A internet quer ensinar seu filho a odiar mulheres

De vídeos de “humor” a discursos de ódio: como a misoginia se disfarça nas redes sociais e recruta meninos cada vez mais cedo

Se você convive com adolescentes ou tem filhos homens, talvez já tenha sentido um incômodo com os rumos que o conteúdo da internet vem tomando. Não é só impressão. Hoje, um menino de 13 anos sem qualquer supervisão digital tem grande chance de crescer misógino. Mas como isso acontece — e o que podemos fazer?

A timeline que é entregue para meninos

Fizemos um experimento simples: criamos uma conta nova no TikTok, simulando o perfil de um garoto de 16 anos. Selecionamos categorias aparentemente inofensivas como humor, vida fitness, esportes e motivação. Em poucos minutos, a plataforma — que chama sua aba principal de “For You” — começou a exibir vídeos com piadas sobre feminicídio e discursos de ódio de gênero. Logo depois, o conteúdo motivacional deu lugar a vídeos exaltando violência policial e agressividade como sinal de força.
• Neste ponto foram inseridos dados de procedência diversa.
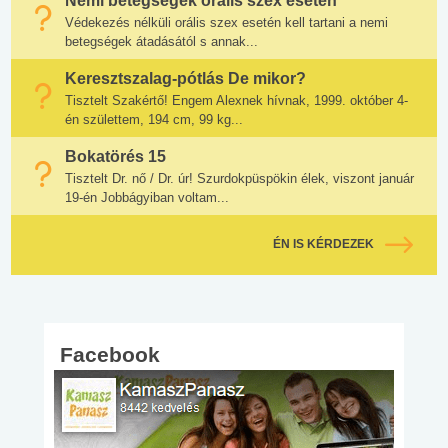
Nemi betegségek orális szex esetén
Védekezés nélküli orális szex esetén kell tartani a nemi
betegségek átadásától s annak...
Keresztszalag-pótlás De mikor?
Tisztelt Szakértő! Engem Alexnek hívnak, 1999. október 4-
én születtem, 194 cm, 99 kg...
Bokatörés 15
Tisztelt Dr. nő / Dr. úr! Szurdokpüspökin élek, viszont január
19-én Jobbágyiban voltam...
ÉN IS KÉRDEZEK
Facebook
Essa radicalização rápida não é exceção. É o resultado de uma lógica perversa que mistura algoritmos otimizados para engajamento com uma estética jovem, aparentemente inofensiva, mas carregada de mensagens misóginas e violentas.

O funil da misoginia online

Conteúdos machistas e misóginos seguem uma estrutura em funil: começam de forma sutil, com memes e trends virais, e vão ficando cada vez mais explícitos. No topo, tudo parece inofensivo — vídeos engraçados, frases “sinceronas”, conselhos de “irmão mais velho”. Mas, à medida que o adolescente consome esse material, o algoritmo entrega versões mais radicais, com discursos de ódio às mulheres e incentivos à violência.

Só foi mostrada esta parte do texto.